Оладьи были тёплые — мама, видимо, подогрела перед её приходом. Пышные, с той самой чуть кисловатой ноткой, которую не сделать по рецепту — только если знаешь эту кухню и эти руки.
Она съела одну. Потом вторую. Смотрела в окно на зимний лес — серый, в снегу, красивый по-своему.
Мама никогда не скажет «я тебя люблю». Это слово ей недоступно — не потому что не чувствует, а потому что всю жизнь считала: любовь доказывается делом, а не словами. Горячим супом. Тёплыми носками, которые она сама купила, хотя Вера привезла. Оладьями, которые «просто напекла».
И фразой «езди аккуратно», сказанной в спину.
Принятие — это не когда становится легко. Лёгким оно не станет. Это когда перестаёшь ждать другого языка и учишься слышать тот, который есть.
Мама говорила на языке оладий и застёгнутых куртки. На языке супа с копчёностями «не для тебя — просто сварила». На языке шапки с помпоном, которую жалко выбросить через тридцать лет.

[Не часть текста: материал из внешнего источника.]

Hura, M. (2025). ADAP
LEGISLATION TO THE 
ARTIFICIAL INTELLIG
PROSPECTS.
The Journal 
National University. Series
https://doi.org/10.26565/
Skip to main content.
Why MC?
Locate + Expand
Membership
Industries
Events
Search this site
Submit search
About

Вера этот язык знала. Выучила не сразу — долго, с ошибками, с обидами, которые потом отпускала. Но выучила.
Она написала маме: «Доехала. Оладьи вкусные».

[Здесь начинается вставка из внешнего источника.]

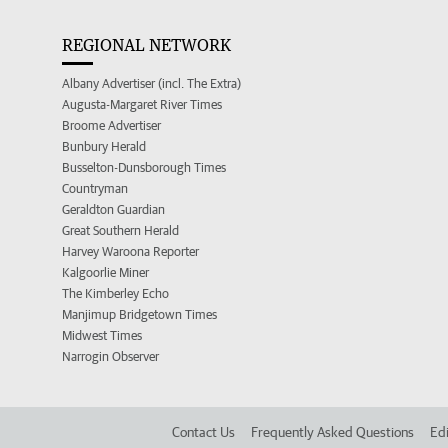
REGIONAL NETWORK
Albany Advertiser (incl. The Extra)
Augusta-Margaret River Times
Broome Advertiser
Bunbury Herald
Busselton-Dunsborough Times
Countryman
Geraldton Guardian
Great Southern Herald
Harvey Waroona Reporter
Kalgoorlie Miner
The Kimberley Echo
Manjimup Bridgetown Times
Midwest Times
Narrogin Observer
Contact Us
Frequently Asked Questions
Edi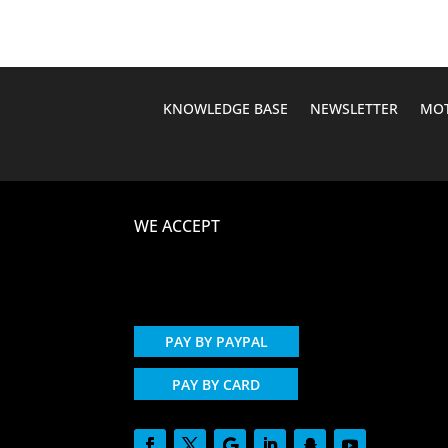
KNOWLEDGE BASE
NEWSLETTER
MOT
WE ACCEPT
PAY BY PAYPAL
PAY BY CARD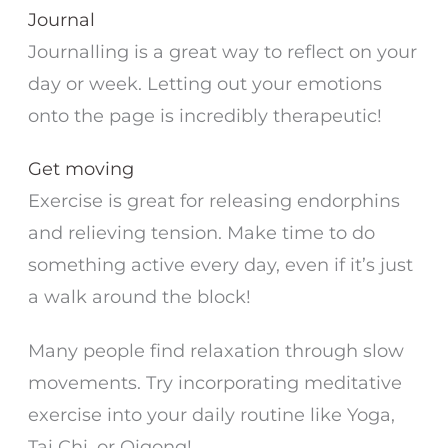
Journal
Journalling is a great way to reflect on your
day or week. Letting out your emotions
onto the page is incredibly therapeutic!
Get moving
Exercise is great for releasing endorphins
and relieving tension. Make time to do
something active every day, even if it’s just
a walk around the block!
Many people find relaxation through slow
movements. Try incorporating meditative
exercise into your daily routine like Yoga,
Tai Chi, or Qigong!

Ответ пришёл через час: «Смородиновое варенье к ним лучше подходит. Черничное кислит».
Вера улыбнулась.
За окном тянулся лес. Электричка шла домой. В контейнере ещё оставались оладьи — на двоих, с запасом, как мама всегда делала.
С запасом. На случай, если кто-то ещё приедет.
Или просто — потому что так правильнее.